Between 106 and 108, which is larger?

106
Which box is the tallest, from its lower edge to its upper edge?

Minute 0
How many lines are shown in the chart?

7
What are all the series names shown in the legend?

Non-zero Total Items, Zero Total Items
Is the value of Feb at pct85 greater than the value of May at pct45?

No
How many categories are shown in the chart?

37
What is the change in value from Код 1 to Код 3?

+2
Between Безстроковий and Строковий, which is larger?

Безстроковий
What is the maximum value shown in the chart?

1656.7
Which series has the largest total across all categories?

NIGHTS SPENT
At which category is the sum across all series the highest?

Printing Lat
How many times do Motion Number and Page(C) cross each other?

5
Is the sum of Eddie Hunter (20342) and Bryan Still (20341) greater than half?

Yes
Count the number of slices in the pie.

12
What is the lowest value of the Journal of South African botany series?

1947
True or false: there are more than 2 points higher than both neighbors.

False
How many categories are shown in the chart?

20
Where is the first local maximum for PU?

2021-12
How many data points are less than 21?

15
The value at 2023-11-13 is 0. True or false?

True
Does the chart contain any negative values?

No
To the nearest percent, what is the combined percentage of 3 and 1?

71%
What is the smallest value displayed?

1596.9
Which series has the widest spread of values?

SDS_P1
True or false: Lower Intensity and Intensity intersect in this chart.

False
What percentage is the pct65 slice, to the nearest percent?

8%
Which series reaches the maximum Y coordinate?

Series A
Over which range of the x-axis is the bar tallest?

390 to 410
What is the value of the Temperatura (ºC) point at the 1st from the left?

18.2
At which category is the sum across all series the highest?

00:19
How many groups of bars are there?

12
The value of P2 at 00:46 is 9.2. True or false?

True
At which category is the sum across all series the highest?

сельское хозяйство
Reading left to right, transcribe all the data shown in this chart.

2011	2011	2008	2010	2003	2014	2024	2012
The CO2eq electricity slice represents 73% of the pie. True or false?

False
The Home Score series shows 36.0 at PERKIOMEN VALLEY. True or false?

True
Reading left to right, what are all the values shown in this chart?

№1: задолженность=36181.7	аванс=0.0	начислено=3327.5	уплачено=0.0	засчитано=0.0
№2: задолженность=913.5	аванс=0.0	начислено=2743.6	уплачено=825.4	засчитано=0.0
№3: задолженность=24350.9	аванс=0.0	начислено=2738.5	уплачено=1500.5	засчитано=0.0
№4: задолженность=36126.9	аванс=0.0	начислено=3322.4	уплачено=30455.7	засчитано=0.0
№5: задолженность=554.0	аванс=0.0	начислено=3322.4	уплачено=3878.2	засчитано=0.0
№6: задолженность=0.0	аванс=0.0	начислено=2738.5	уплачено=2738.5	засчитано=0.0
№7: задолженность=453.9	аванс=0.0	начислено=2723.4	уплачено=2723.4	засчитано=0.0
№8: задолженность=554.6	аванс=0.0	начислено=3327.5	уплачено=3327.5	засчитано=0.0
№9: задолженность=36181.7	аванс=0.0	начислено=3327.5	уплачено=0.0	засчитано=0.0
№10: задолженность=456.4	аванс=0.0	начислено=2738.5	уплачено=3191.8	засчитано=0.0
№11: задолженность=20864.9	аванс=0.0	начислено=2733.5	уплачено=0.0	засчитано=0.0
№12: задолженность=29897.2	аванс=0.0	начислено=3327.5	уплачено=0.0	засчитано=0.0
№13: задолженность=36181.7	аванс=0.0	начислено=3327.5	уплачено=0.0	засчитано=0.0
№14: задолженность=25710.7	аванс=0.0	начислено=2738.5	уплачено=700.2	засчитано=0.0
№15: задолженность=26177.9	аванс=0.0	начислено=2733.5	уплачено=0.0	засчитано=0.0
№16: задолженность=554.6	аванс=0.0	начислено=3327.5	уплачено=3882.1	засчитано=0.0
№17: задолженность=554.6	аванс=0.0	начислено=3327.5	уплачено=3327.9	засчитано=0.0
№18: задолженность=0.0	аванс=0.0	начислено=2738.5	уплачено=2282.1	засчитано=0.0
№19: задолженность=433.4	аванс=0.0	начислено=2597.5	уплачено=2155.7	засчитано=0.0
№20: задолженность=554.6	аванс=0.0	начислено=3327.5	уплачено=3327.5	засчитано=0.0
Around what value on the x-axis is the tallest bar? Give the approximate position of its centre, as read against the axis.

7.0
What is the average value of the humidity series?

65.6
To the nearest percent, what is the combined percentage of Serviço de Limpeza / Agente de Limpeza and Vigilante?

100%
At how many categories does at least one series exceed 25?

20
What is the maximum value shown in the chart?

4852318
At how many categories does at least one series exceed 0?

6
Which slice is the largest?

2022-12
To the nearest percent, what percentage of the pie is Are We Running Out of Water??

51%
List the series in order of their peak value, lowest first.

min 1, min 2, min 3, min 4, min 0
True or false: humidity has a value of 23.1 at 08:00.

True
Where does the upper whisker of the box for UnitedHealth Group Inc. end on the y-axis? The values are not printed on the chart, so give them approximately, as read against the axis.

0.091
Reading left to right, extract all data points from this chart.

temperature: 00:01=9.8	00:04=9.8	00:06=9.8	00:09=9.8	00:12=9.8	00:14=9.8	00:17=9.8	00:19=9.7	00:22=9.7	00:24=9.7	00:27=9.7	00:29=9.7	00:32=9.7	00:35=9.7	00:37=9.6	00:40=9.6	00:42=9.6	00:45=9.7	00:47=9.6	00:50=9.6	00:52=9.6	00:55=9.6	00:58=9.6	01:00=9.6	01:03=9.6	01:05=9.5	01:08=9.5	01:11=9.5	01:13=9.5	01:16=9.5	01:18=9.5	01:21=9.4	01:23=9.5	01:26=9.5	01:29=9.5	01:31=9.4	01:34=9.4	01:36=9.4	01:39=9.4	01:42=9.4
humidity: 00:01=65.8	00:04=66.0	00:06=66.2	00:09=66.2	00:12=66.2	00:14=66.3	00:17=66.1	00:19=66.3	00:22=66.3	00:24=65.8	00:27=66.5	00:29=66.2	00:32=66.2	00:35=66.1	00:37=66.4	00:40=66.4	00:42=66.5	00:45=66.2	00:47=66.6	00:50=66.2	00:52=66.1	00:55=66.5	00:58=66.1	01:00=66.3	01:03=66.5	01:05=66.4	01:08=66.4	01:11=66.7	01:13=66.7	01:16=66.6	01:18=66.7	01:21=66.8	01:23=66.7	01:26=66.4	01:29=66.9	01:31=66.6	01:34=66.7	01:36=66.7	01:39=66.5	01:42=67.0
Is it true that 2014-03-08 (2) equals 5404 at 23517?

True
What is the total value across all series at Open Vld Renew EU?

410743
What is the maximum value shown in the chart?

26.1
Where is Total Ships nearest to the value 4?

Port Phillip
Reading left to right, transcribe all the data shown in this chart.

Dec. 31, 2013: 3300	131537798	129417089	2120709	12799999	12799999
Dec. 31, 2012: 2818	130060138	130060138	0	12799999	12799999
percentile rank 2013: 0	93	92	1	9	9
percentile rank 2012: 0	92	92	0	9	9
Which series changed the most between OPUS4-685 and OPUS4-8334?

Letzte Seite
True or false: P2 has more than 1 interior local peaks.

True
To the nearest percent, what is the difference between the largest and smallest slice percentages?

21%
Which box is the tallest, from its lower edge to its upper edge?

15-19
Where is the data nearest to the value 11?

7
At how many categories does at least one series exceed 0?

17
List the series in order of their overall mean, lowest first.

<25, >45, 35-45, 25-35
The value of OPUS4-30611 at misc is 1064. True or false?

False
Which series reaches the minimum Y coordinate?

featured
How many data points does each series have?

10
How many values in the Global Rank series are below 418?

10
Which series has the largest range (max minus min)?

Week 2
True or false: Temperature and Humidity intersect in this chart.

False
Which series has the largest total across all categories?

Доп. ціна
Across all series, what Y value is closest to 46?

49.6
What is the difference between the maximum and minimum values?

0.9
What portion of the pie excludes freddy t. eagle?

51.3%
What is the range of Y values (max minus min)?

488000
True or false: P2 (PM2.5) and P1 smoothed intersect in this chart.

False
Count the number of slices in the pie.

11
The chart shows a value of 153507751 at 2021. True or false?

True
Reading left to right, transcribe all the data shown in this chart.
__________________________________________________
--- PROBLEM DESCRIPTION ---
Retype everything from the start of the entries down to the line containing "Is the sum of", with both ends included.

--- RESULT OF THE EXERCISE ---
Between 106 and 108, which is larger?

106
Which box is the tallest, from its lower edge to its upper edge?

Minute 0
How many lines are shown in the chart?

7
What are all the series names shown in the legend?

Non-zero Total Items, Zero Total Items
Is the value of Feb at pct85 greater than the value of May at pct45?

No
How many categories are shown in the chart?

37
What is the change in value from Код 1 to Код 3?

+2
Between Безстроковий and Строковий, which is larger?

Безстроковий
What is the maximum value shown in the chart?

1656.7
Which series has the largest total across all categories?

NIGHTS SPENT
At which category is the sum across all series the highest?

Printing Lat
How many times do Motion Number and Page(C) cross each other?

5
Is the sum of Eddie Hunter (20342) and Bryan Still (20341) greater than half?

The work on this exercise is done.